Hi there, I'm a junior in university looking into grad programs for literary criticism (eventually).

My GPA isn't fantastic—probably horrendous considering the schools I dream of going to—but I'm working on a senior honors thesis and I was chosen to be published in a forthcoming volume of lit criticism, which apparently doesn't happen very often for undergrads.

I've also published some literary criticism through The New Inquiry.

I'm not particularly wild about going to grad school right now but since I'm in the McNair Program and have shown interest in research in the past I want to at least be eligible in case, maybe 10 years from now, I decide to go into academia forreals.

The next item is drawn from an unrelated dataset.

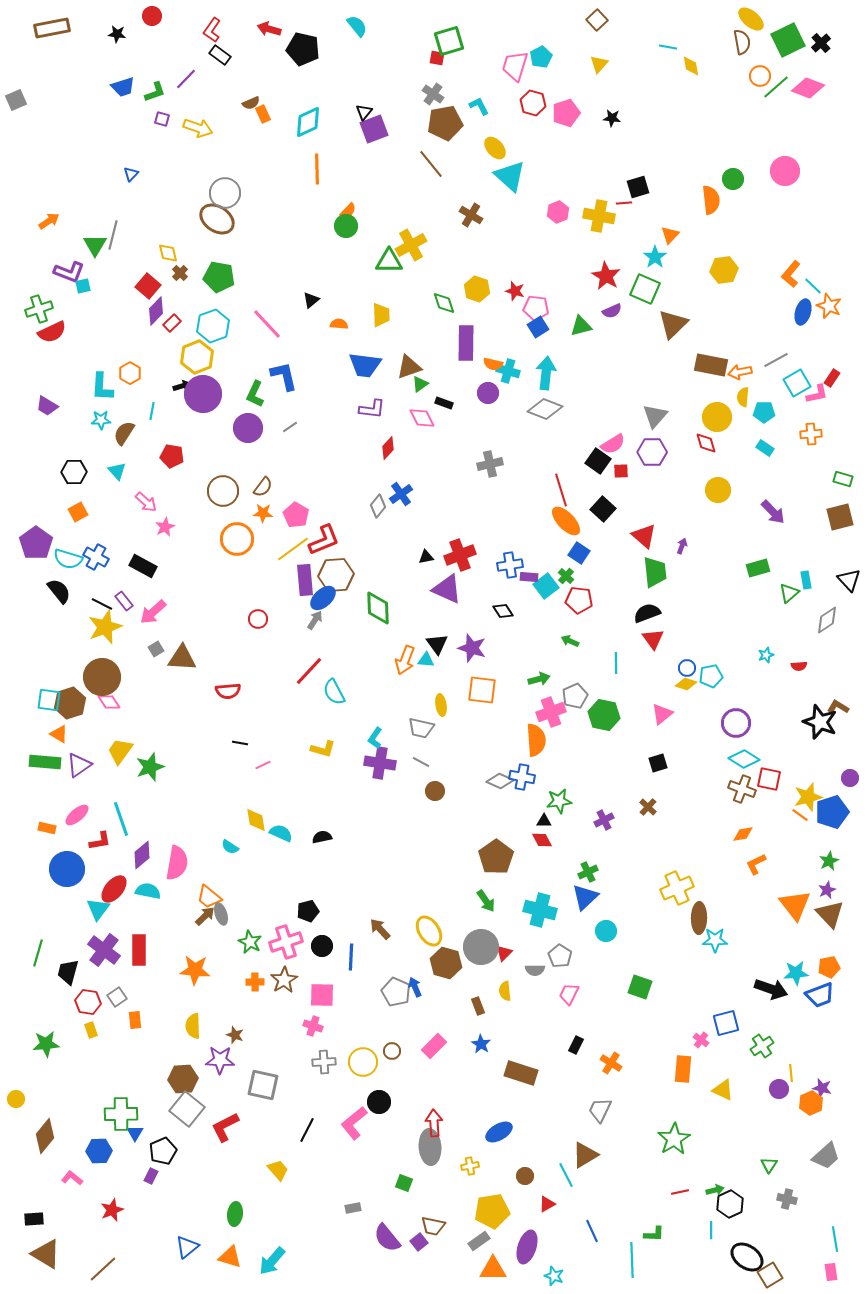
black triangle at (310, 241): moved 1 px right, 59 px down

So, how much do grades matter compared to writing samples? I've read that writing samples matter more but just wanted to be sure, I guess

YMMV, but what I found out was that my idea of a "good" GPA was higher than it needed to be. Full disclosure, I finished with a 3.86, so that might be a lot higher than you're talking about. (And I hope that doesn't sound braggy - I only had two years to muck it up during since I transferred from a CC.) Anyway, I was worried that I'd be competing exclusively with 3.9 and 4.0 students in the top programs, but my adviser told me that a 3.86 is actually quite good and she would consider anything over a 3.6 to be a mark in favor on an application.

I think outside of the writing sample/grade balance, that publication is going to go a long way in making up for whatever your GPA might be. There's also the question of if you have an upward trend in GPA to offset a lower number, or if you end up with great GRE scores. Basically I wouldn't write off your application ability based on any one factor unless it's below an actual cutoff.